A pesquisa mais recente aponta 14,9% das intenções de voto para a parlamentar, um número que, isoladamente, não define a eleição, mas revela movimento. E movimento, em política, é quase tudo.

O dado talvez mais importante esteja fora da candidata, ou seja, o cenário segue aberto. A soma de brancos, nulos e indecisos ultrapassa os 24%, um contingente capaz de alterar completamente o desenho da disputa nos próximos meses. Hoje ninguém ganhou nada ainda.
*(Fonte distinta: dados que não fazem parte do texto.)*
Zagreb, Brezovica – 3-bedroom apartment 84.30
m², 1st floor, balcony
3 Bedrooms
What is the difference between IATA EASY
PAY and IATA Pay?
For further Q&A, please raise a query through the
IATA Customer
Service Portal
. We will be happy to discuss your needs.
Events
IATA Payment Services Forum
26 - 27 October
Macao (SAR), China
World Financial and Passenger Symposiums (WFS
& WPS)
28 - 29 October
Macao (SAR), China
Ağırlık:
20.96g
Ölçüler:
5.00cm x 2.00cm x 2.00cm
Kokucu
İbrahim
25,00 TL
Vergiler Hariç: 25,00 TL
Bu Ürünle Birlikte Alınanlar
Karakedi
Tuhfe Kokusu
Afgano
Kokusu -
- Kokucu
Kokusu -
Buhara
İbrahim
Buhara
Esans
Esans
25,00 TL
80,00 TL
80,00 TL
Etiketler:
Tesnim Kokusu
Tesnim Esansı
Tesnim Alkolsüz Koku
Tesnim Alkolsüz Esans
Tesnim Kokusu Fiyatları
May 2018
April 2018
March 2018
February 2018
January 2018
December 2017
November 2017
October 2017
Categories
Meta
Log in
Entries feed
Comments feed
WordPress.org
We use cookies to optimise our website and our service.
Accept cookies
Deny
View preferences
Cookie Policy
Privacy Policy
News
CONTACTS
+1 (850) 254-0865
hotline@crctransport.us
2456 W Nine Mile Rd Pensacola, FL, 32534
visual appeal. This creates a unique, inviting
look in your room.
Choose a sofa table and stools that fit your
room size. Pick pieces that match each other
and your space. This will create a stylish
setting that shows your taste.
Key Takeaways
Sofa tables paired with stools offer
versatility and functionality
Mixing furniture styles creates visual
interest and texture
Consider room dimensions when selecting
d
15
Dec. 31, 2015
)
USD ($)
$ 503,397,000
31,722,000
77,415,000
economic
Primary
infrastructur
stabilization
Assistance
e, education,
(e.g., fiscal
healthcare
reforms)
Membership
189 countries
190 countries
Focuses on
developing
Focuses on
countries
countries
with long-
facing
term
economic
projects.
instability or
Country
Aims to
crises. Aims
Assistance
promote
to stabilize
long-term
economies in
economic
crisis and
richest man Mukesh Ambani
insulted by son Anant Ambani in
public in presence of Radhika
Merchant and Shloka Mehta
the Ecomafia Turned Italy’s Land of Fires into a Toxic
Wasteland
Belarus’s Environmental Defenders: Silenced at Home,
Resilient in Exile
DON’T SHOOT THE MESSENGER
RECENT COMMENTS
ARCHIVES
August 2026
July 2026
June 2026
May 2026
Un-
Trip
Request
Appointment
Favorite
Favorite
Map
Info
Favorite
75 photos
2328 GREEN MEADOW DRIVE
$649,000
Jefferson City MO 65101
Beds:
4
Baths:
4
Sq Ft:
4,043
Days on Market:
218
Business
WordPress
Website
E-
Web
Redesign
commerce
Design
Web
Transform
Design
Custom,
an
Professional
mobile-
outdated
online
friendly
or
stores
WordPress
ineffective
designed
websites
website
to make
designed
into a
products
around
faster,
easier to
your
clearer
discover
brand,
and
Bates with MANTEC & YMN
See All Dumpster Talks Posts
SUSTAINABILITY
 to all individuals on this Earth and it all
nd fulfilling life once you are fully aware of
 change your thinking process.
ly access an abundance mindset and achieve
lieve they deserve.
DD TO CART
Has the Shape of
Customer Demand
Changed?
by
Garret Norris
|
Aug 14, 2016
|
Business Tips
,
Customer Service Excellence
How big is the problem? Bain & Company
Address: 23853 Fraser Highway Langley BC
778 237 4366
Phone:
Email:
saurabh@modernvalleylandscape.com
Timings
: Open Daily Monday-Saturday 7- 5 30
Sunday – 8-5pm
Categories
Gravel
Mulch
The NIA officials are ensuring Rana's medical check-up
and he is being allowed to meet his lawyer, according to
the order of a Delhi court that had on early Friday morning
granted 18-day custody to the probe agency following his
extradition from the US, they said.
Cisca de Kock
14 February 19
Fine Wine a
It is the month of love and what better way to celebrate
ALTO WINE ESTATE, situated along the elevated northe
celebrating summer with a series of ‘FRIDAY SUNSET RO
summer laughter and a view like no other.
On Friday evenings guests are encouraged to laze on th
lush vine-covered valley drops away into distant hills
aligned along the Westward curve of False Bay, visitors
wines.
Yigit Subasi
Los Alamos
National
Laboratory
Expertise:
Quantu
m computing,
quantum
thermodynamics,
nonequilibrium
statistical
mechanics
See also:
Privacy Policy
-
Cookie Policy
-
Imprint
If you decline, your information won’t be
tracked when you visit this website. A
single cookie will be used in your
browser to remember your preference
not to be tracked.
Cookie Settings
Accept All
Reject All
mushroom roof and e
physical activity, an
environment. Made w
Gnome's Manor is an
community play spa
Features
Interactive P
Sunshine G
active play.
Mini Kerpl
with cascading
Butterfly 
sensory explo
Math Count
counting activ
Samanda, por sua vez, escolhe um caminho claro  e arriscado. Assume o enfrentamento direto ao bolsonarismo como eixo central da pré-campanha. É uma estratégia que tende a consolidar uma base fiel, especialmente em um campo político já organizado, mas que também impõe limites à expansão fora desse núcleo.

Ao mesmo tempo, o crescimento paralelo de nomes aliados na disputa pelo governo indica uma tentativa de construção mais ampla, quase um ensaio de alinhamento político. Quando funciona, esse tipo de movimento cria sinergia. Quando não, expõe fragilidades.

No fim das contas, o que se vê é um jogo em aberto, onde crescimento inicial não garante chegada, mas ausência de movimento costuma ser sentença. Samanda entrou na corrida com fôlego. Agora, o desafio é provar que não foi apenas um arranque , mas capacidade de sustentar o ritmo até a linha final.